Com um traço pessoalíssimo e logo reconhecível, estes desenhos têm, do arquitecto e do mestre, o sentido do espaço, da estrutura, da resistência. E têm, do artista e do viajante, o instinto do instante, da liberdade, da captura. Há neles o jogo do inteligível e do sensível, do visível e do invisível, do constante e do mutável, do fixo e do fugidio, do próximo e do distante. Estão lá Parménides e Heraclito, o Ser e o Devir. Têm tentação e tentativa. São esboços, apontamentos, prenúncios de projectos. São exercícios, projectos, obras. São introspecções, mnemónicas, adivinhações. São geometrias, geografias, geomancias.

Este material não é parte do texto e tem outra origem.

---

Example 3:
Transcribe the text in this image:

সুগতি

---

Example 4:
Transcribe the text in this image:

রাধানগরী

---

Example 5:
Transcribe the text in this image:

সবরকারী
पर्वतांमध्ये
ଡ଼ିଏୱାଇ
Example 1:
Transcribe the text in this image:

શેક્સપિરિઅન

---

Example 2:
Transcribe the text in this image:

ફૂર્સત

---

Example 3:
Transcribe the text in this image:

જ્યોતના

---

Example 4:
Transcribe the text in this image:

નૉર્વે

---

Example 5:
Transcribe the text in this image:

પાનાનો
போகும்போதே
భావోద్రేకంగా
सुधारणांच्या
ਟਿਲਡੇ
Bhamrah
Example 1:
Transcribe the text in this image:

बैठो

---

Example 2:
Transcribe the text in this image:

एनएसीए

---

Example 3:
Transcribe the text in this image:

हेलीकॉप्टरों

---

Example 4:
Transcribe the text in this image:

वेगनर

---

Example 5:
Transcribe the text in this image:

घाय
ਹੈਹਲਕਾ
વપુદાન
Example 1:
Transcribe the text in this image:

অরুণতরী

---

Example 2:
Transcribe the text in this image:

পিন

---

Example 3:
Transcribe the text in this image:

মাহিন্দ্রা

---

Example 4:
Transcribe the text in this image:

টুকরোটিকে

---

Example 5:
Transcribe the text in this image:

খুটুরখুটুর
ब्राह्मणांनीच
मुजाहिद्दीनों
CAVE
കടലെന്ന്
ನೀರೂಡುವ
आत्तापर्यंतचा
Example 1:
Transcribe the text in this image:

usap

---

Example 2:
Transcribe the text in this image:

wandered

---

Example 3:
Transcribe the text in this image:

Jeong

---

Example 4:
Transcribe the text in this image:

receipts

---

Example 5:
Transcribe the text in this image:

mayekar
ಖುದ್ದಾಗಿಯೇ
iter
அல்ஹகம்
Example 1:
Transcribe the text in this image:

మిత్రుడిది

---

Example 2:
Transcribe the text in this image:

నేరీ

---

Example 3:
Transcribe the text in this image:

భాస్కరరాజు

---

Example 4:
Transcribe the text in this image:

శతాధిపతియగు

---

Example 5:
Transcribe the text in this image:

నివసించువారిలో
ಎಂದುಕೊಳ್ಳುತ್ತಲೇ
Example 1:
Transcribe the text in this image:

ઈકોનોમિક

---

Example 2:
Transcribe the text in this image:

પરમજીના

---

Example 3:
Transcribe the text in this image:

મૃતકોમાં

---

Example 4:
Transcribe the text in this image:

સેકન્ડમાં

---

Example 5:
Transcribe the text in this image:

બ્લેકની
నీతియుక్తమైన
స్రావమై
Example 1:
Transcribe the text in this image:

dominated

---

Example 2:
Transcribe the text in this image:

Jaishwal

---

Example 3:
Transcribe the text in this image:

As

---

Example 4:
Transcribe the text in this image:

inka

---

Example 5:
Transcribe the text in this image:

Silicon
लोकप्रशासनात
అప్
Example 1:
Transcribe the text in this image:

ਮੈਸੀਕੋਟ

Os cadernos de desenhos de Álvaro Siza são um inventário obsessivo, obstinado, observador e até observante de uma visão e de uma vida. De um desses cadernos, inédito, o grande arquitecto destinou a Electra as páginas em que registou uma viagem ao Peru, feita em Agosto de 1995. A maioria dos desenhos é de Machu Picchu. O traço atento de Siza tanto corre de si para o mundo como do mundo para si, do interior para o exterior como do exterior para o interior, de um dentro voltado para fora para um fora virado para dentro.
Os desenhos que revelamos neste Livro de Horas formam um diário visual de uma beleza rigorosa e inquieta. São como palavras, frases, anotações, interjeições, exclamações, interrogações. Às vezes, poemas. Não são desenhos de paisagens: são paisagens de papel feitas de desenhos — o seu traço tem qualquer coisa de vegetal e de mineral.
Os cadernos de Álvaro Siza, com os seus desenhos reiterados, retomados, renovados, são o outro lado, o mais secreto e o mais subtil, de um homem a quem o mundo nunca deixou de pedir que o contemple — e que o complete com o seu traço inciso e interminável.